Les chercheurs chinois du Beijing Genomics
Institute ont lancé une armée de séquenceurs à l'assaut de la formule
génétique d'un million de plantes.
L'explosion démographique et le réchauffement climatique pèsent sur les ressources et posent un défi à la recherche agronomique : concilier intensivité et écologie pour produire plus sans épuiser les sols.
Le constat serre le ventre : en un siècle, un
milliard d'hectares de terres fertiles a été dégradé sous l'action de
l'activité humaine, soit autant que depuis les débuts des civilisations
agricoles. Et d'ici à 2050, la productivité des principales cultures
céréalières mondiales (blé, riz, maïs) sera impactée par la hausse des
températures dans les régions tropicales et tempérées.

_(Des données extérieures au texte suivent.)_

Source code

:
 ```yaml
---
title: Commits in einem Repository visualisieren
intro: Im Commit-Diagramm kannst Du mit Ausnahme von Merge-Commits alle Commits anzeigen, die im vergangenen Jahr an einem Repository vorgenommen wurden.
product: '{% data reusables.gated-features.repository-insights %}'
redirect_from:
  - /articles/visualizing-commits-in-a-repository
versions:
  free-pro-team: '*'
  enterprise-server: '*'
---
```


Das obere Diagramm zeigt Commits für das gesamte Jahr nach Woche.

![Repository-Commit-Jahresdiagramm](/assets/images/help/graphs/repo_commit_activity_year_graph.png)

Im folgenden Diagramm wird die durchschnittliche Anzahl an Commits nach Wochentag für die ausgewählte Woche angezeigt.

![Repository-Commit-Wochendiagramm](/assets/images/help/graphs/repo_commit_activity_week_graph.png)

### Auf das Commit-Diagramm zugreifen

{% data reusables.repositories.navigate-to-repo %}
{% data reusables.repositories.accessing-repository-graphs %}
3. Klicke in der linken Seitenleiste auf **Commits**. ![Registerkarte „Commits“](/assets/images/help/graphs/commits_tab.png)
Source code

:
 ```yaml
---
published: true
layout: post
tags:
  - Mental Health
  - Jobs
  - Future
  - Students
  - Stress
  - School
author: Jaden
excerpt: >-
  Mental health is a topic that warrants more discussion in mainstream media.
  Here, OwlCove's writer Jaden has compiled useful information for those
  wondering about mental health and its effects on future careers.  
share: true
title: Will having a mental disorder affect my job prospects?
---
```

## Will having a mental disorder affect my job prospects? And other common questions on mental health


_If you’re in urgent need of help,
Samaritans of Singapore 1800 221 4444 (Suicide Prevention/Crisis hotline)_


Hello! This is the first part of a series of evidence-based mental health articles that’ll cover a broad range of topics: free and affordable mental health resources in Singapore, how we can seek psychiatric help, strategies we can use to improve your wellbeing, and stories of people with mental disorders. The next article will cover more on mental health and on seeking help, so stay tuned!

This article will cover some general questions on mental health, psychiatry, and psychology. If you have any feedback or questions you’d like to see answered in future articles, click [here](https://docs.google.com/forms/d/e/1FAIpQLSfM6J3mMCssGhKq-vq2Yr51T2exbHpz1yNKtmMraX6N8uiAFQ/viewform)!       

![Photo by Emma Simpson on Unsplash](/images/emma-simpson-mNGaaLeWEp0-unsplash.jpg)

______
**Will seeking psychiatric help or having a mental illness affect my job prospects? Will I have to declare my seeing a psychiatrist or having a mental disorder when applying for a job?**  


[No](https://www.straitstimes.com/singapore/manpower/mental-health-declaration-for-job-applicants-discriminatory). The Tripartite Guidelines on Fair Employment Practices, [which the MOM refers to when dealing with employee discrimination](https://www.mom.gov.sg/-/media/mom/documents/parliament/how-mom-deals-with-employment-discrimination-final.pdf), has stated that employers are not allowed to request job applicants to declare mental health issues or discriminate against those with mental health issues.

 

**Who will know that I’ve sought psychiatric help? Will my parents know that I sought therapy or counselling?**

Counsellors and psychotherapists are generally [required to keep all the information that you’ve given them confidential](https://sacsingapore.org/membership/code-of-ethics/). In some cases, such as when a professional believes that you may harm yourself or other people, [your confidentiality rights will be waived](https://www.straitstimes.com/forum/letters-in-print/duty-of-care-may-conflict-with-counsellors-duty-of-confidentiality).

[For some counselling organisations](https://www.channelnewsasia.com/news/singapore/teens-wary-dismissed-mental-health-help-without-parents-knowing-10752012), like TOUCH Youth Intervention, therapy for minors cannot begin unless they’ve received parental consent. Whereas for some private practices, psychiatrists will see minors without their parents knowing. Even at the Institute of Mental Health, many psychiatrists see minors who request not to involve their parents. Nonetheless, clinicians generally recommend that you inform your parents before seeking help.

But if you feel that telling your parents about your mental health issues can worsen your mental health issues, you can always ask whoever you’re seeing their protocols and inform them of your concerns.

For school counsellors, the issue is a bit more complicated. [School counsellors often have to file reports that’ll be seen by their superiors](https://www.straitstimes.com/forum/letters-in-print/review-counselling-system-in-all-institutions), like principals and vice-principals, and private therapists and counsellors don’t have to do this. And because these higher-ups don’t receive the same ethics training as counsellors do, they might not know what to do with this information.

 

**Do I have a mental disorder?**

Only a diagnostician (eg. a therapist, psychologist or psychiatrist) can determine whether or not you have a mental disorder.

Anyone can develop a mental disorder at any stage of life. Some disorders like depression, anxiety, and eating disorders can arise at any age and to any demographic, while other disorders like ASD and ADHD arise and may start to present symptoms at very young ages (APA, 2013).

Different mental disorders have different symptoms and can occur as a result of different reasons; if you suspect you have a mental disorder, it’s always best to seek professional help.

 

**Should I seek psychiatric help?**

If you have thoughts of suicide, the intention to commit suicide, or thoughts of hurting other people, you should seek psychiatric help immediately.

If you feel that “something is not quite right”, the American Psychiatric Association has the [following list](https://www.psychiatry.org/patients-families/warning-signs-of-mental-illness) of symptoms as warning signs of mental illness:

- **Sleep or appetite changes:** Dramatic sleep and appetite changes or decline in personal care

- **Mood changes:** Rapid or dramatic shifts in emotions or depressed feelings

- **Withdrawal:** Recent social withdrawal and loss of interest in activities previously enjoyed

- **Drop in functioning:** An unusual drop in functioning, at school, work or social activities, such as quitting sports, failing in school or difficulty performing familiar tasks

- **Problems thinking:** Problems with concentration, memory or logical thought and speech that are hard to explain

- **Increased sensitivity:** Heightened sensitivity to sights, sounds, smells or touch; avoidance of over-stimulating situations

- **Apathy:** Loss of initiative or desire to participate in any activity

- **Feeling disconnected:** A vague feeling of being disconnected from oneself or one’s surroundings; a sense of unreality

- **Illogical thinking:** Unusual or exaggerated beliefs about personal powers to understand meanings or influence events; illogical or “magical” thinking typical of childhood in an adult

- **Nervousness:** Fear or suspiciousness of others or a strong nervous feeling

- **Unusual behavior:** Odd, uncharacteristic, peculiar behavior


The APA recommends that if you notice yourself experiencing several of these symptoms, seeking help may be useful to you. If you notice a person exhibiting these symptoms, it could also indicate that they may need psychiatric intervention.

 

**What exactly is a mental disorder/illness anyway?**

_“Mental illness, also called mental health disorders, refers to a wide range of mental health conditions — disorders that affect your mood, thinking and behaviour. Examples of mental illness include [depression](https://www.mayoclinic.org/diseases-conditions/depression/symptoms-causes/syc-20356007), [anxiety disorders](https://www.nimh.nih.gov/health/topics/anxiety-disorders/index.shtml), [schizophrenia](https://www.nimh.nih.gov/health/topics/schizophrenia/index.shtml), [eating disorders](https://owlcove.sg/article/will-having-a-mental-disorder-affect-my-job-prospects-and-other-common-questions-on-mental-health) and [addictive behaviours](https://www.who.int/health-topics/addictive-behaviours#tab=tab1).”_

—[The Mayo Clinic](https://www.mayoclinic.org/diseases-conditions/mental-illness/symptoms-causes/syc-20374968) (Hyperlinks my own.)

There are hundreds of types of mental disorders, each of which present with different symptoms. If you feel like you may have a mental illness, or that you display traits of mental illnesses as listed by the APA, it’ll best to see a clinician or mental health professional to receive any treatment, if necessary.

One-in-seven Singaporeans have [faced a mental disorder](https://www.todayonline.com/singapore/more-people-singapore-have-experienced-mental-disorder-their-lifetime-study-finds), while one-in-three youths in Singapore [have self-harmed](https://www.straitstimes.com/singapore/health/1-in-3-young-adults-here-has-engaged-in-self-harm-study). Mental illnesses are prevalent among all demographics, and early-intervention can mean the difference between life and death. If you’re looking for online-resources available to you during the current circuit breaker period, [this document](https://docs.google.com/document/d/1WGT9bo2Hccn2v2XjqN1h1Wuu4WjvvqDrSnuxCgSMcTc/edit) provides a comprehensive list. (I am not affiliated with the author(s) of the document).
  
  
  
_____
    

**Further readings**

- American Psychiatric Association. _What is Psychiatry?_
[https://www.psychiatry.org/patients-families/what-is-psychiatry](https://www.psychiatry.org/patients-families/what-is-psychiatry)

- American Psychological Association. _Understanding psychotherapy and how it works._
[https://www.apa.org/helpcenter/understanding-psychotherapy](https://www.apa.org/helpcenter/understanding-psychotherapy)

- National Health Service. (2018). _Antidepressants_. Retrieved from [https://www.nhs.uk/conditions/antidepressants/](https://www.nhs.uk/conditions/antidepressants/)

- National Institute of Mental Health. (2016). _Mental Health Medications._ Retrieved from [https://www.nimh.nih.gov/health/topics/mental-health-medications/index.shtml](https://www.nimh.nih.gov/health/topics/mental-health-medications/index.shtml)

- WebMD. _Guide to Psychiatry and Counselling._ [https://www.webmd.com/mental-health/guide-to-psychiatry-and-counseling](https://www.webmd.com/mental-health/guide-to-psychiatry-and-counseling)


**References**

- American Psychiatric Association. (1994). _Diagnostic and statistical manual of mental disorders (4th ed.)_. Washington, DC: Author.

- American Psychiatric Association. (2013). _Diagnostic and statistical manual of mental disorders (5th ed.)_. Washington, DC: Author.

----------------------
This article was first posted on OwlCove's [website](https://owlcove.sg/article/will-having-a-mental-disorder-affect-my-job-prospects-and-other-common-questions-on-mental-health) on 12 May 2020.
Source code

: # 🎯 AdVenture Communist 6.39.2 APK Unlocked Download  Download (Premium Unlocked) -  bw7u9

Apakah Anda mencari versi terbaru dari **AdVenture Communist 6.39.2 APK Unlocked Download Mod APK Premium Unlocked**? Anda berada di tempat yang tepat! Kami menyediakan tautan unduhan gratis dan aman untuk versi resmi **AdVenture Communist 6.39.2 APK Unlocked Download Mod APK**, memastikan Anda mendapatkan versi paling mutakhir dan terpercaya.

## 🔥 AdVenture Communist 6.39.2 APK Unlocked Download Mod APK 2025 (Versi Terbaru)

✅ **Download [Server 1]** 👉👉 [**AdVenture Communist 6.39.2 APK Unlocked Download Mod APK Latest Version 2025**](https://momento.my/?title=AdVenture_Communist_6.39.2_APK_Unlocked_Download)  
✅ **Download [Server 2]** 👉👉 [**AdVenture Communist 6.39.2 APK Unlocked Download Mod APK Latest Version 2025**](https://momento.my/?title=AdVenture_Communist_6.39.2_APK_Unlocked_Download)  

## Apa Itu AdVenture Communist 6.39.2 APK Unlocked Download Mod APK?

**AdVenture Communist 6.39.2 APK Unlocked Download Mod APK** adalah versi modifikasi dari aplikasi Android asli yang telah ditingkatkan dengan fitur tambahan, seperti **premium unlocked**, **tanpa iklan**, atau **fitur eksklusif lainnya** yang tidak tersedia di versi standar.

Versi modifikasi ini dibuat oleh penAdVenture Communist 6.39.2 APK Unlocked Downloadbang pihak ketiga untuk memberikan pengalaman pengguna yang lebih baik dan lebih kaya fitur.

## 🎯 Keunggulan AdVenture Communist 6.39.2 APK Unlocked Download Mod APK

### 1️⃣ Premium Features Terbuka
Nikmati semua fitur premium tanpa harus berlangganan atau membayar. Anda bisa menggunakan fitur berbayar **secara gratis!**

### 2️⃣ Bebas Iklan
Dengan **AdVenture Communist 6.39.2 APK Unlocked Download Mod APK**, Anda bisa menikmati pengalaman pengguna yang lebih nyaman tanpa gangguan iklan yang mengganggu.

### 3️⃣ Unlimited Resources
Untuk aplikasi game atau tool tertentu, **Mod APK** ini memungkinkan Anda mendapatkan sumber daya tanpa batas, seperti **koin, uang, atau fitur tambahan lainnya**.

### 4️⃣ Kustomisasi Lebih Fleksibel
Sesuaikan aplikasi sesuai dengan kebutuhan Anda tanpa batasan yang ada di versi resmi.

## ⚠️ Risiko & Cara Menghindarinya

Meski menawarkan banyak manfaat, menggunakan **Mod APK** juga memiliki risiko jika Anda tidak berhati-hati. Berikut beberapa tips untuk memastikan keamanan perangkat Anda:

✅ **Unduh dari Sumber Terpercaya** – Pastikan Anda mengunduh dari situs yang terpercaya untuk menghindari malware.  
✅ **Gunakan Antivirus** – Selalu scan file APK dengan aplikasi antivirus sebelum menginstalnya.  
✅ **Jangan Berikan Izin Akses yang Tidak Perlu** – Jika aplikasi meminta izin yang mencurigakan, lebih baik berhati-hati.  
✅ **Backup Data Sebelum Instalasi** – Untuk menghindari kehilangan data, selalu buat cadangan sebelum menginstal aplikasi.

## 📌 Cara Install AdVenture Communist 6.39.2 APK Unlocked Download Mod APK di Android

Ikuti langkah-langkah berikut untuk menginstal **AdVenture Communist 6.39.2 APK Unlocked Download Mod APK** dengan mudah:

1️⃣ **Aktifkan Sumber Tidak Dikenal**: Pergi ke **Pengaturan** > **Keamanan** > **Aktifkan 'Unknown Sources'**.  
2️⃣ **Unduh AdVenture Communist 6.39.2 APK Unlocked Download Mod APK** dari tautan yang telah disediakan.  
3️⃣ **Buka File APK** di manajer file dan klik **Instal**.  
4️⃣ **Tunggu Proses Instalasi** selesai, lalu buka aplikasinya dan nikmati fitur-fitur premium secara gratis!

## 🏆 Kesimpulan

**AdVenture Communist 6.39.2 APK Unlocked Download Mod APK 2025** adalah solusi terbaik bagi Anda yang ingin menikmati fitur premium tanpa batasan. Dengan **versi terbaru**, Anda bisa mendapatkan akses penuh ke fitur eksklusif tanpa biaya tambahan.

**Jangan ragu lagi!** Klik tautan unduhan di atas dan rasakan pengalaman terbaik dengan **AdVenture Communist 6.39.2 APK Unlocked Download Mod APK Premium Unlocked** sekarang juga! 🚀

Le manque d'eau,
l'irrégularité des pluies, l'accroissement de l'évapotranspiration dans
tous les écosystèmes, créeront de nouvelles contraintes de production.
Les changements climatiques auront aussi un impact sur la répartition
géographique des cultures, des espèces envahissantes, des ravageurs et
des vecteurs de maladies. Les terres arables seront également agressées
par le régime de lessivage et l'accélération de l'érosion. Bref : « A ce rythme, nous manquerons sans doute de blé avant de manquer de pétrole »,
craint le microbiologiste Claude Bourguignon, qui examine depuis 1989
la composition physique, chimique et organique de plusieurs milliers de
terres cultivées sur la planète dans son Laboratoire d'analyses
microbiologiques des sols. Ses conclusions sont tranchées : non
seulement le désert et l'érosion gagnent, mais partout les équilibres
s'effondrent, l'activité biologique recule et les sols meurent. Au
total, 2,5 millions de kilomètres carrés de terres fertiles pourraient
disparaître d'ici à 2050. « Nous sommes en train de détruire le futur de notre assiette », craint le chercheur.
Les
scientifiques ont un nom pour qualifier l'agriculture
climato-intelligente nécessaire à la lutte contre cette
désertification : l'intensification durable (« sustainable
intensification »). L'Inra y consacre désormais le tiers de ses
effectifs et de son budget et prévoit en dix ans de passer maître dans
ce registre en se dotant d'outils stratégiques d'analyse et
d'observation. Plus de 200 chercheurs et ingénieurs sont déjà affectés à
ces dispositifs d'expérimentation destinés à mieux comprendre les
échanges de flux dans les écosystèmes et les interactions entre les
systèmes agricoles et environnementaux. L'établissement participe
globalement à 158 programmes européens dans ces domaines et pilote
notamment le projet d'infrastructure scientifique Anaee d'un coût proche
de 210 millions d'euros pour consolider et développer les réseaux
européens existants d'analyse et de modélisation scientifique des
écosystèmes. « Cet outil permettra à plus de 2000 chercheurs en Europe de bénéficier d'une mutualisation inédite de ressources », précise son coordinateur Abad Chabbi.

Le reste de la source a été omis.